| What to produce |
Please give these items again with "bounding box" replaced by "enclosing box" and everything else unchanged. Leave the pictures out.

| Excerpted data |
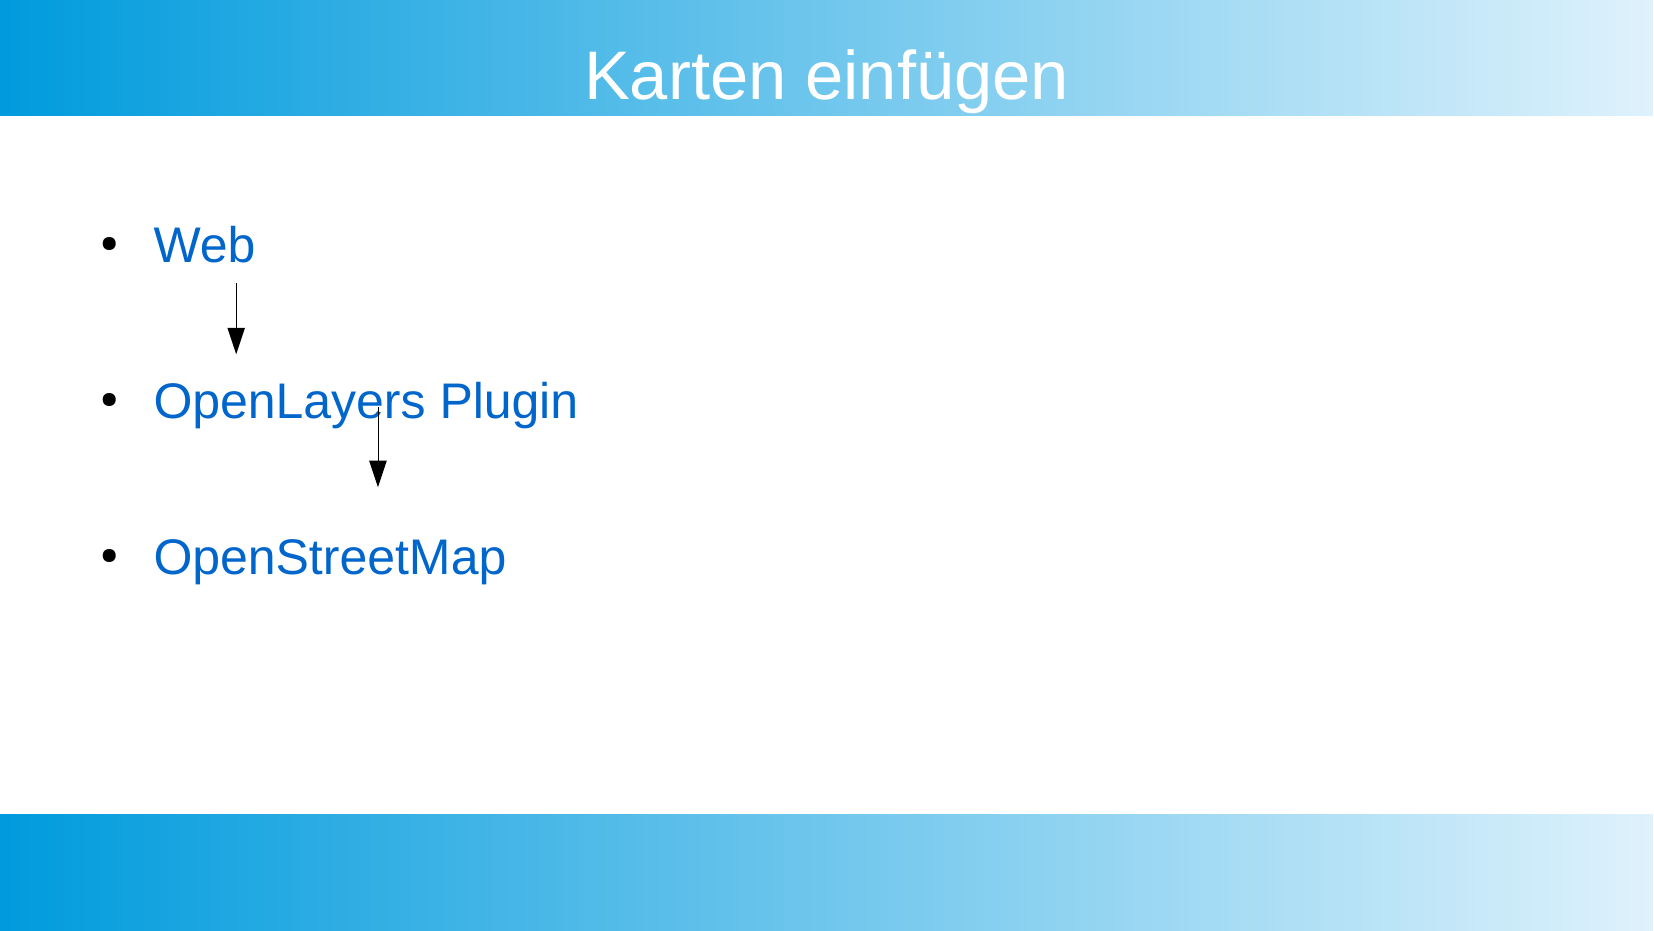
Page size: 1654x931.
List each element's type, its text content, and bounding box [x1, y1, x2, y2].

title Karten einfügen [82, 37, 1571, 116]
list Web OpenLayers Plugin OpenStreetMap [82, 217, 1571, 758]
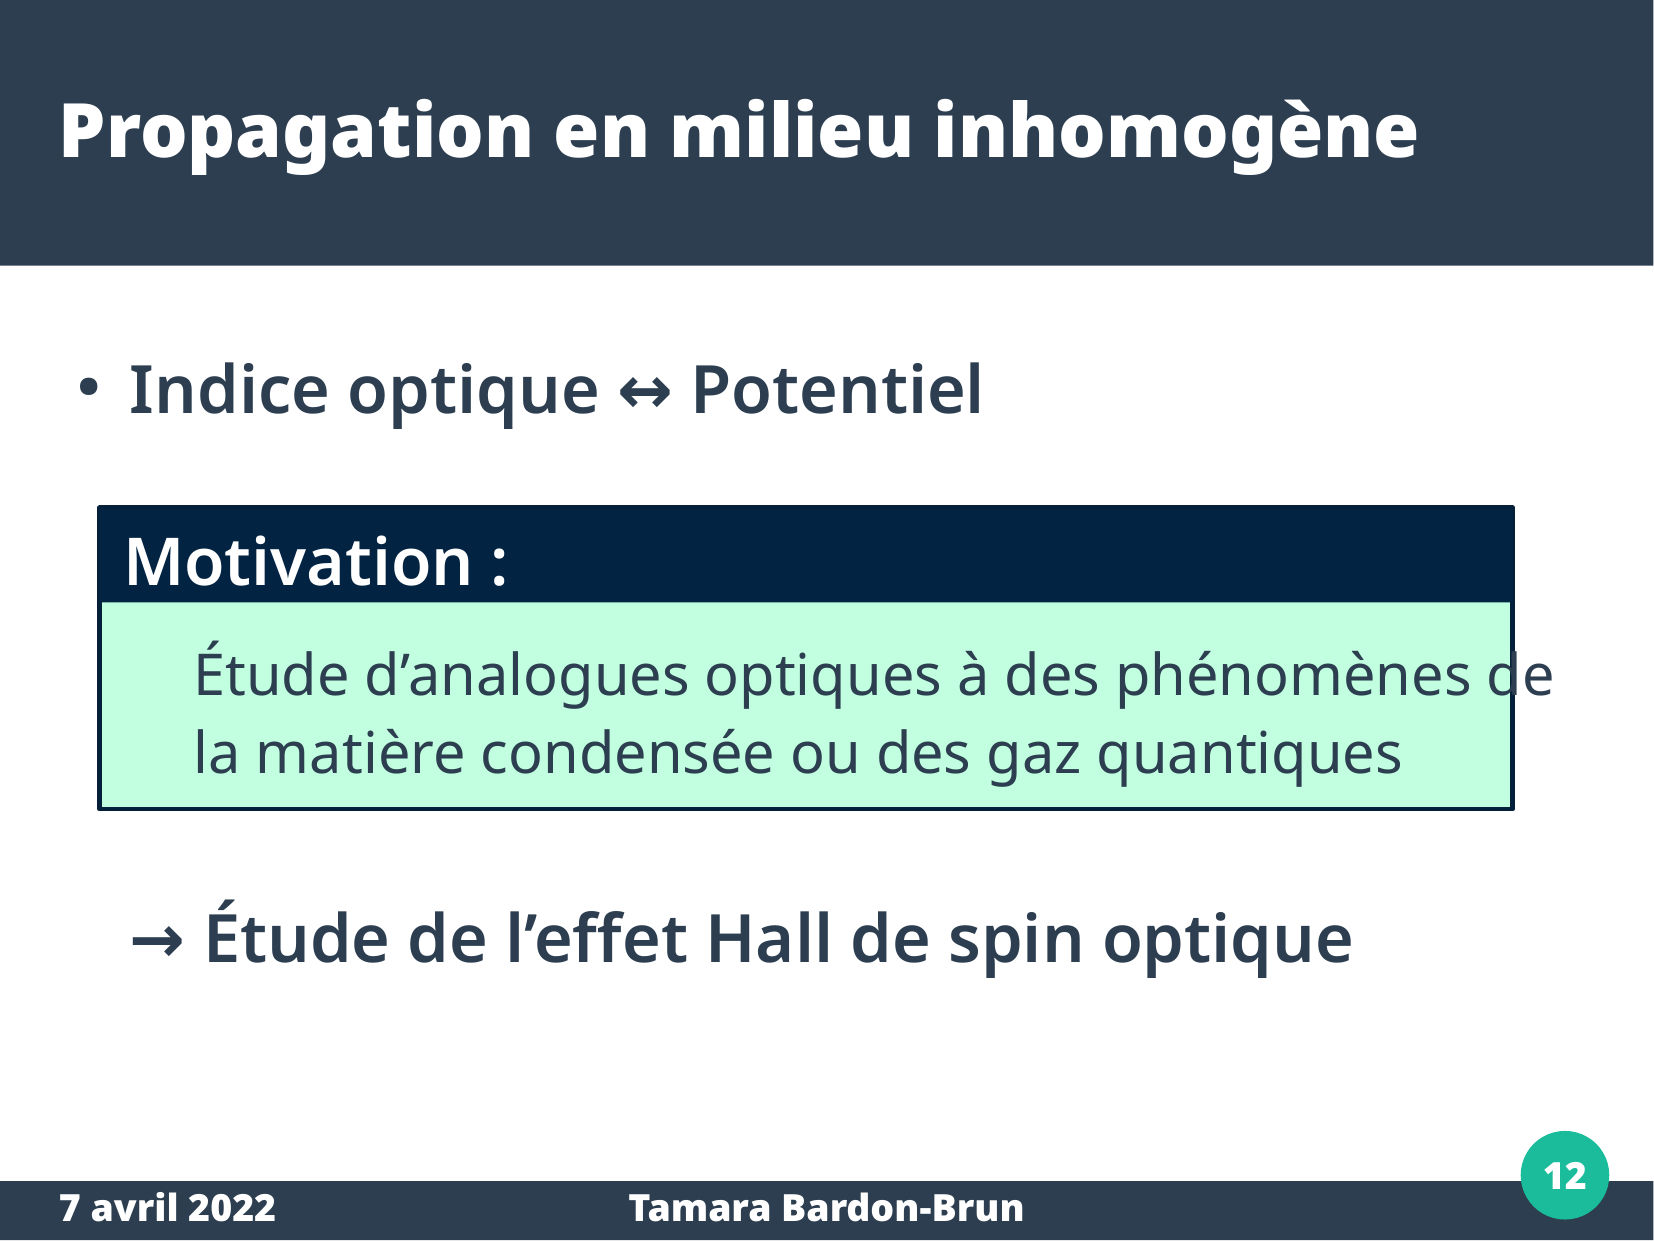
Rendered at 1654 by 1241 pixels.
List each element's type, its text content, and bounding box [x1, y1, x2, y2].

text_box [99, 792, 1513, 810]
title Propagation en milieu inhomogène [59, 49, 1595, 207]
text_box [99, 508, 1513, 514]
list Motivation : Étude d’analogues optiques à des phénomènes de la matière condensée ou des gaz quantiques [53, 514, 1560, 792]
list → Étude de l’effet Hall de spin optique [59, 891, 1595, 993]
list Indice optique ↔ Potentiel [59, 342, 1595, 632]
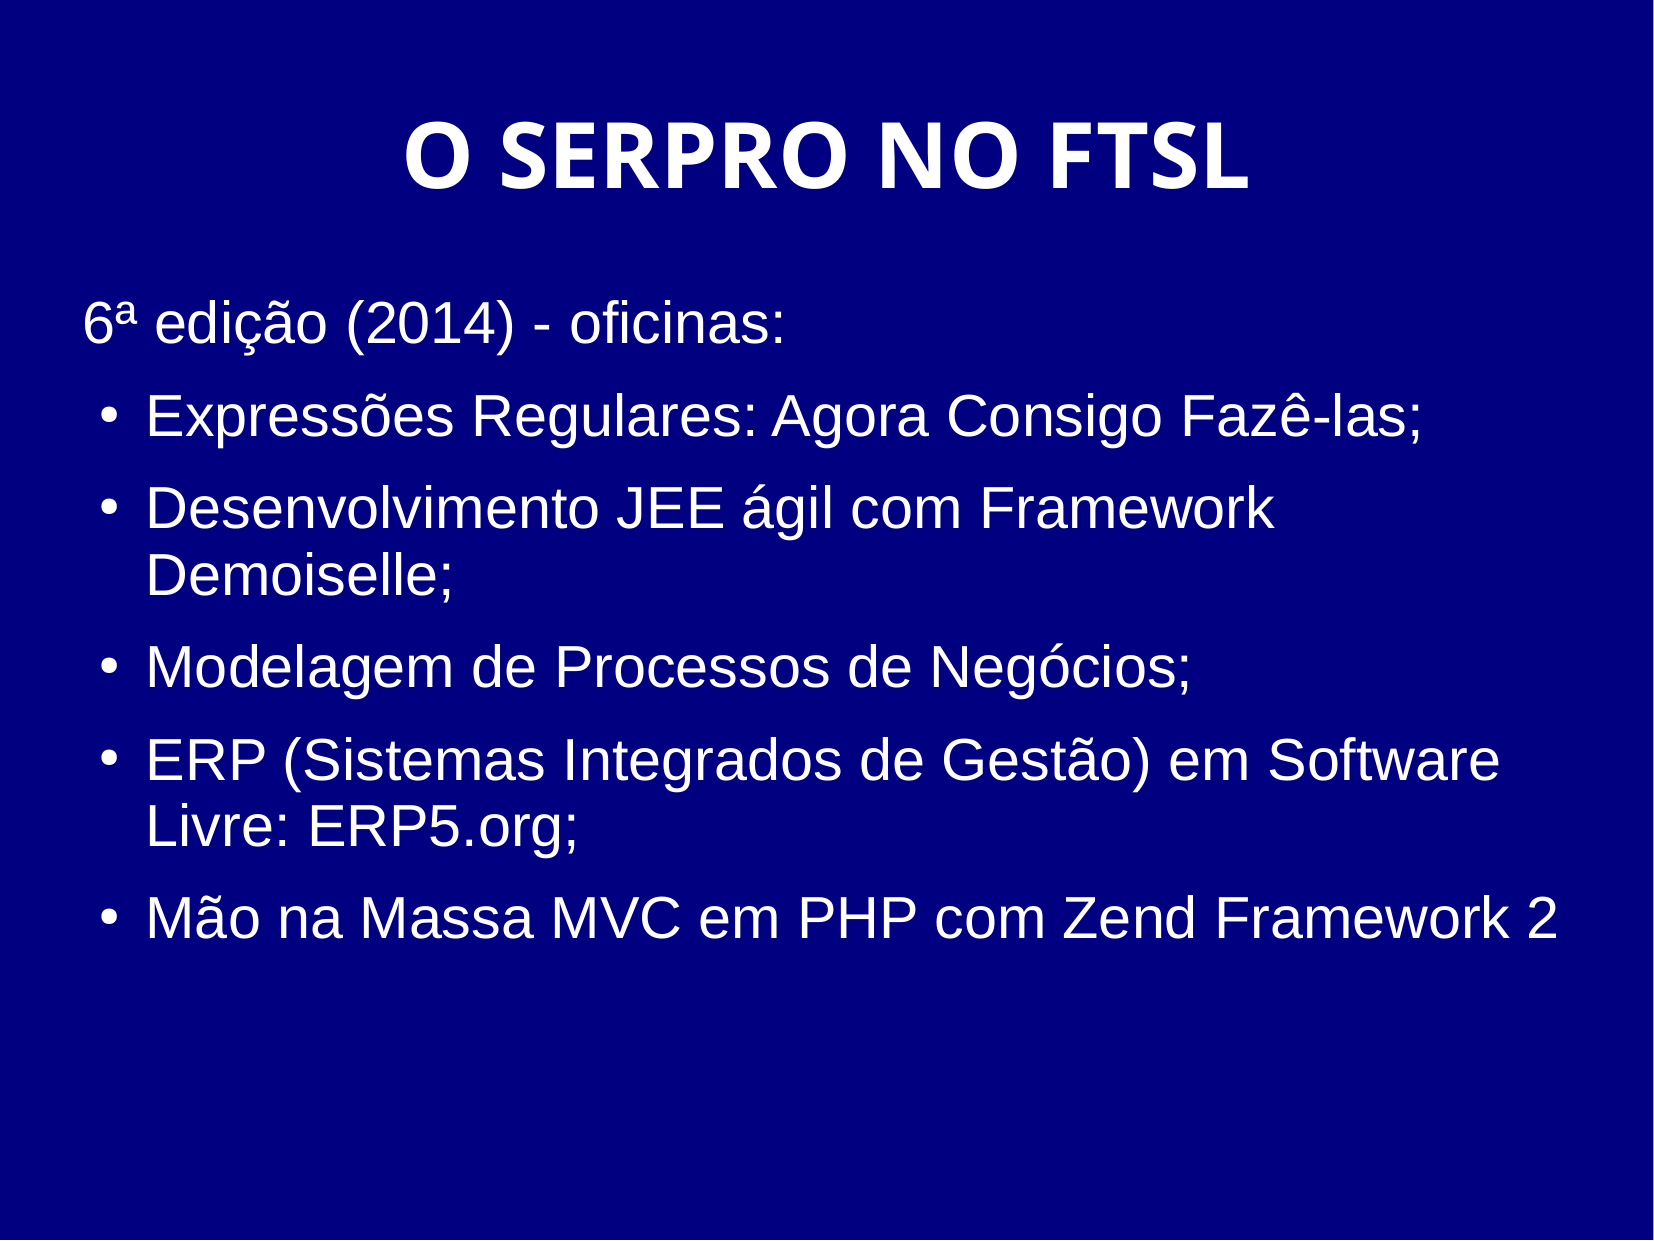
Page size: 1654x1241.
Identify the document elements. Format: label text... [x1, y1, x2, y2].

title O SERPRO NO FTSL [82, 49, 1571, 257]
list 6ª edição (2014) - oficinas: Expressões Regulares: Agora Consigo Fazê-las; Desenvolvimento JEE ágil com Framework Demoiselle; Modelagem de Processos de Negócios; ERP (Sistemas Integrados de Gestão) em Software Livre: ERP5.org; Mão na Massa MVC em PHP com Zend Framework 2 [82, 290, 1571, 1010]
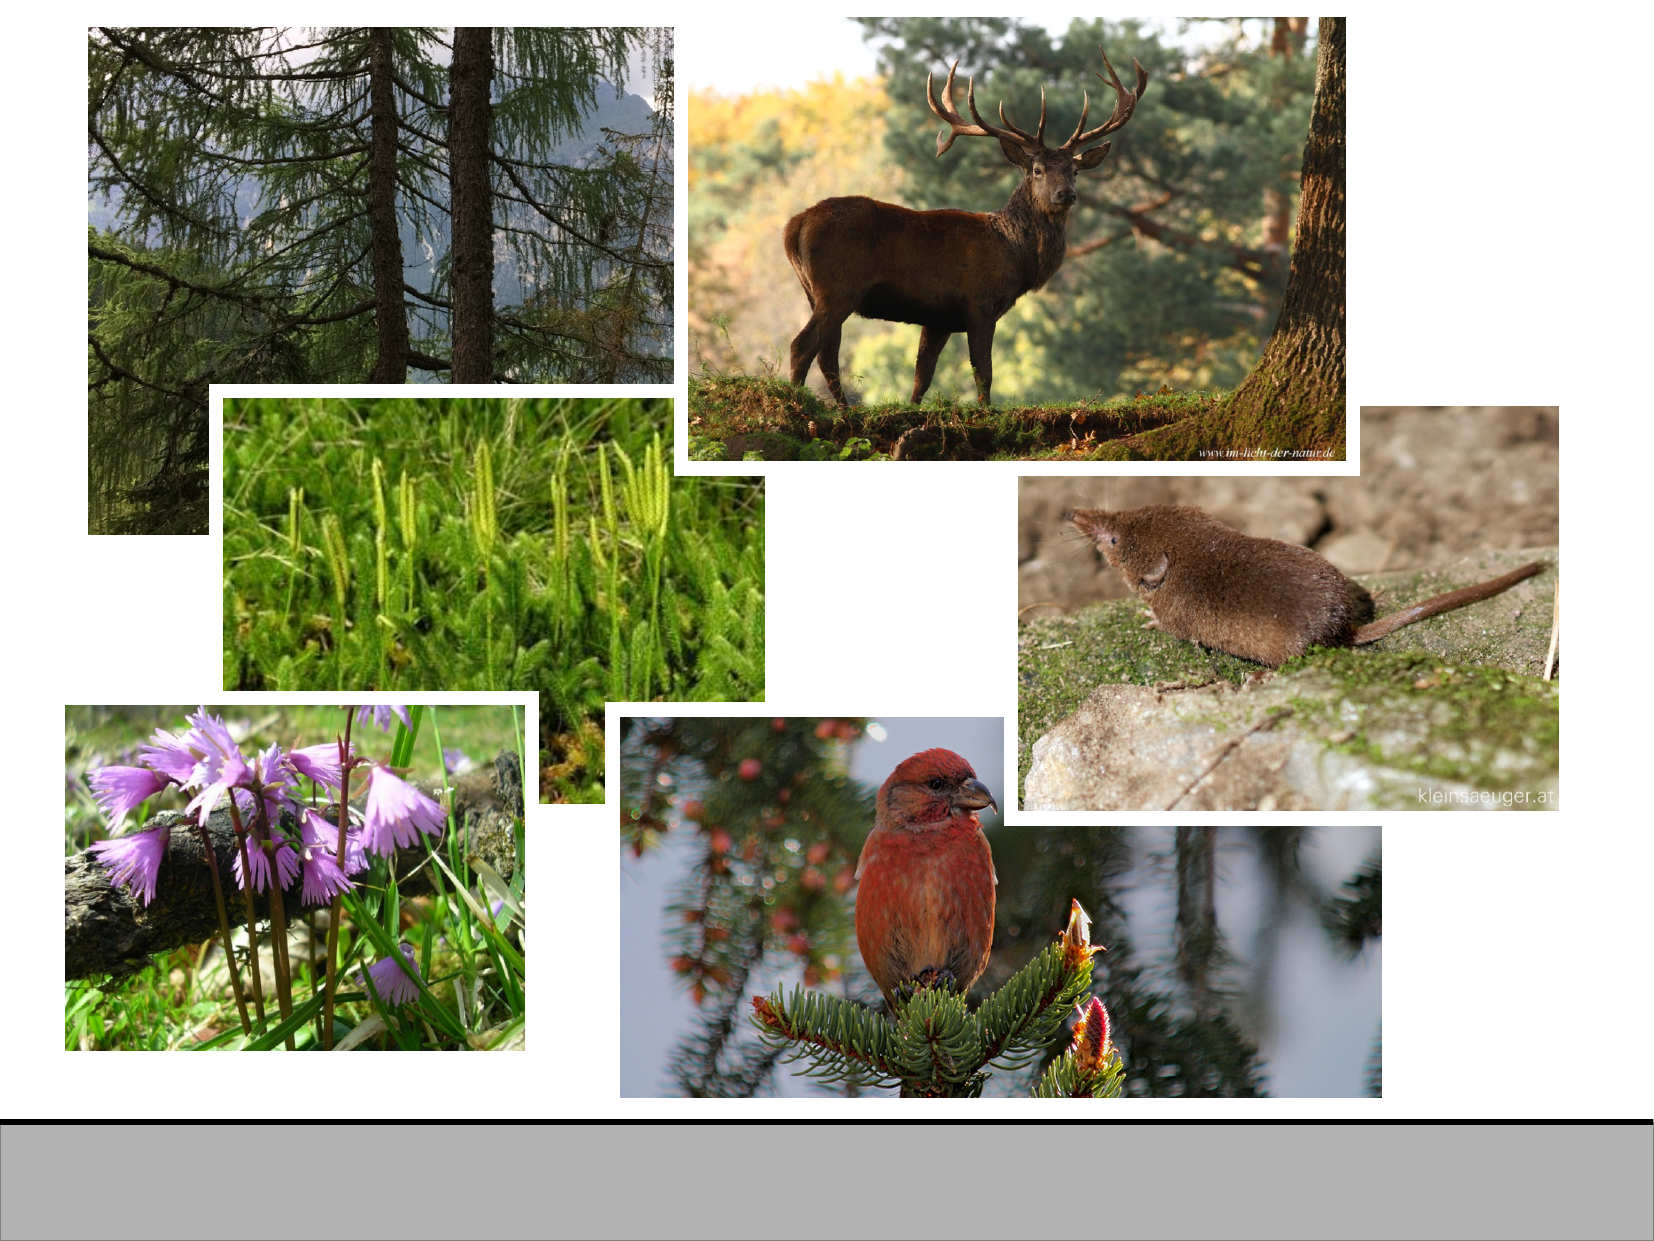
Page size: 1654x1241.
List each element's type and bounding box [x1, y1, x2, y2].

| Output |
Page size: 1654x931.
List each element's type, its text content, and enclosing box [x1, y1, x2, y2].

title Karten einfügen [82, 37, 1571, 116]
list Web OpenLayers Plugin OpenStreetMap [82, 217, 1571, 758]
Rendered at 1654 by 1241 pixels.
List each element's type, its text content, and enclosing box [x1, y1, x2, y2].

text_box [99, 792, 1513, 810]
title Propagation en milieu inhomogène [59, 49, 1595, 207]
text_box [99, 508, 1513, 514]
list Motivation : Étude d’analogues optiques à des phénomènes de la matière condensée ou des gaz quantiques [53, 514, 1560, 792]
list → Étude de l’effet Hall de spin optique [59, 891, 1595, 993]
list Indice optique ↔ Potentiel [59, 342, 1595, 632]
Page size: 1654x1241.
Identify the document elements. Format: label text... [x1, y1, x2, y2].

title O SERPRO NO FTSL [82, 49, 1571, 257]
list 6ª edição (2014) - oficinas: Expressões Regulares: Agora Consigo Fazê-las; Desenvolvimento JEE ágil com Framework Demoiselle; Modelagem de Processos de Negócios; ERP (Sistemas Integrados de Gestão) em Software Livre: ERP5.org; Mão na Massa MVC em PHP com Zend Framework 2 [82, 290, 1571, 1010]
Page size: 1654x1241.
List each element's type and enclosing box [x1, y1, x2, y2].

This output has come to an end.